The (then) Independent Police Complaints Commission concluded that the officers had a case to answer for gross negligence manslaughter and misconduct in public office. The case was referred to the Crown Prosecution Service, who declined to prosecute the officers who attended the crash. A police disciplinary tribunal found the officers involved to be guilty of misconduct and gross misconduct.
So, how does this case fare as a high-court negligence claim? One would think it is looking pretty strong. It was argued that ‘but for’ the arrival of the police at the scene of K’s accident, K would have continued making attempts to warn other motorists of the ice on the road. The claimant contended that the police made matters worse by displacing K’s efforts without taking any comparable steps of their own to warn motorists of the hazard after they left. Their alternative submission was that a duty of care arose from the fact that the police took control of the scene, and then relinquished control without removing the underlying hazard.

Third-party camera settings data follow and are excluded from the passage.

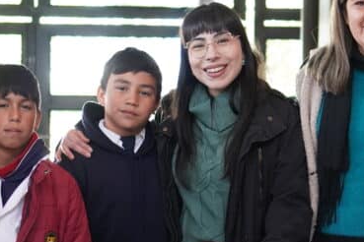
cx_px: 250
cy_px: 160
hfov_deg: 14.9
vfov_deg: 10.0
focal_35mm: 137
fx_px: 1389
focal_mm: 33
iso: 1250
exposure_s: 1/100
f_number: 2.2
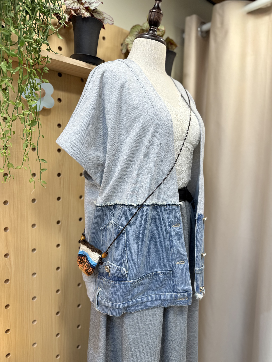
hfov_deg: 56.8
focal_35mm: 24
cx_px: 136
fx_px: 251
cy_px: 181
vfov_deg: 71.6
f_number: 1.78
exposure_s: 1/121
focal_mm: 6.76
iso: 64
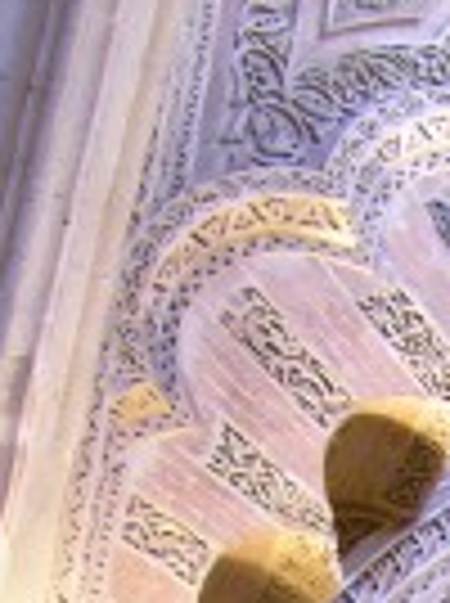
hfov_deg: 6.9
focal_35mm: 201
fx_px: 3495
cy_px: 1629
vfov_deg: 8.6
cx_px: 1179
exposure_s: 1/1.6
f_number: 2.8
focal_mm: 8.9
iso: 200
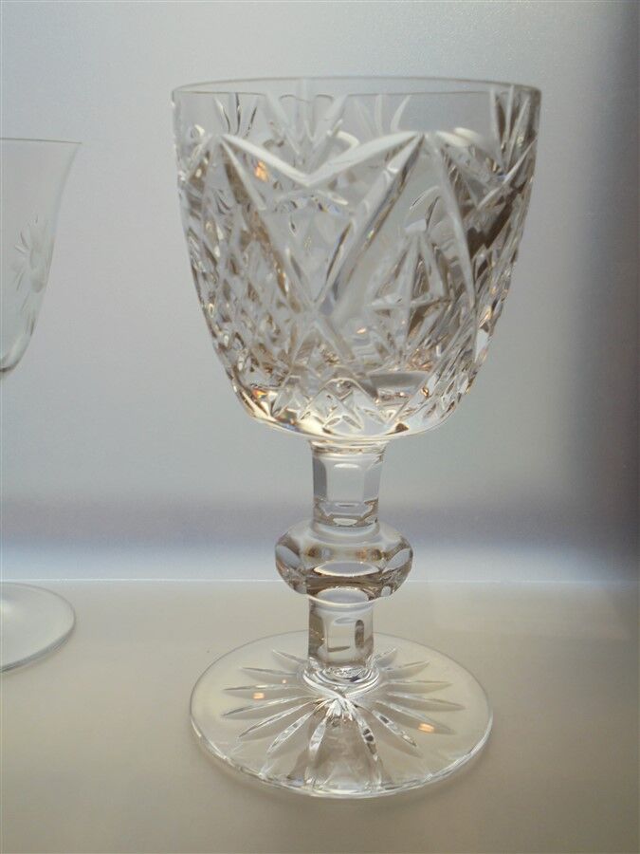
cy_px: 427
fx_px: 937
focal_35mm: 38
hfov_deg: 37.7
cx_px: 320
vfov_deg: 49.0
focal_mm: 6.9
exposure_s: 1/30
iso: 200
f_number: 4.2
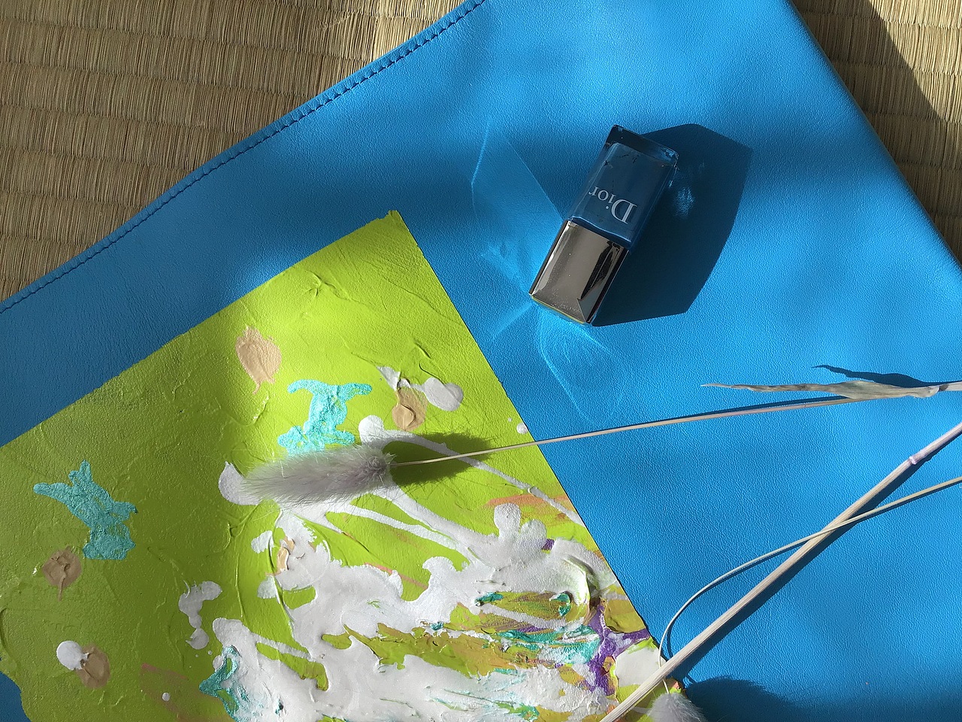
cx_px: 481
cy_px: 361
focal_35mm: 31
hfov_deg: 58.4
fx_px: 862
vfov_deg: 45.4
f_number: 2.4
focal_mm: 3.3
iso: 25
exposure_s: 1/384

The claimants loose in the UKSC, and no finding of negligence is found.
One of the key takeaways from the claim is that the evidence with respect to state of mind really matters with respect to the intervener principle. If a claim is brought, it must be clear why the public authority knew, or should have reasonably known that their positive act would put off a third party from intervening to take protective measures.
The Fact-Indeterminacy of the Interference Principle
The difficulty is, as seen in Woodcock, is that this matter of constructive knowledge is almost impossible to establish. It is impossible to say what the neighbour would have done in Woodcock had she not thought the police would pass along her call. It is impossible to say whether the police made matters worse by displacing K’s efforts to warn other drivers. This matter of constructive knowledge, further, does not really bear on what actually matters: the question of whether there is an assumption of responsibility.
What troubles me about these cases is twofold. First, seeing these cases through the lens of the acts and omissions distinction forces the focus on questions of facts and constructive knowledge which are unanswerable. Second, the interference principle itself shifts the focus away from the question of whether there is an assumption of responsibility. It has almost become a way to avoid accountability by public bodies, rather than a mechanism to acheive it.
What Facts Can, and Can’t, Establish
There are circumstances, as I’ve quoted Lady Justice Rose at the top of this post in saying, when disputing matters of fact reveal a great deal about a case. Cases about the liability of public authority in negligence have been treated this way. How did the police respond on the phone, did they say to ‘stay put’ or ‘we are on our way?’ Are the public services you call in an emergency, such as the ambulance or fire brigade, different than services more akin to contract such as speech pathology? These are just, I think, the wrong questions. What really matters is whether public authorities assumed responsibility. In cases like Woodcock, Ritche J was surely right to say that the answer is ‘yes.’ The neighbor in that case thought the police would handle the situation. That is what the police are for. This demonstrates that the acts and ommissions distinction is, through the adoption of the interference principle, shifting the focus in these ‘failure to warn’ cases to the constructive knowledge of bystanders, rather than where it ought to be: the negligence of the public body.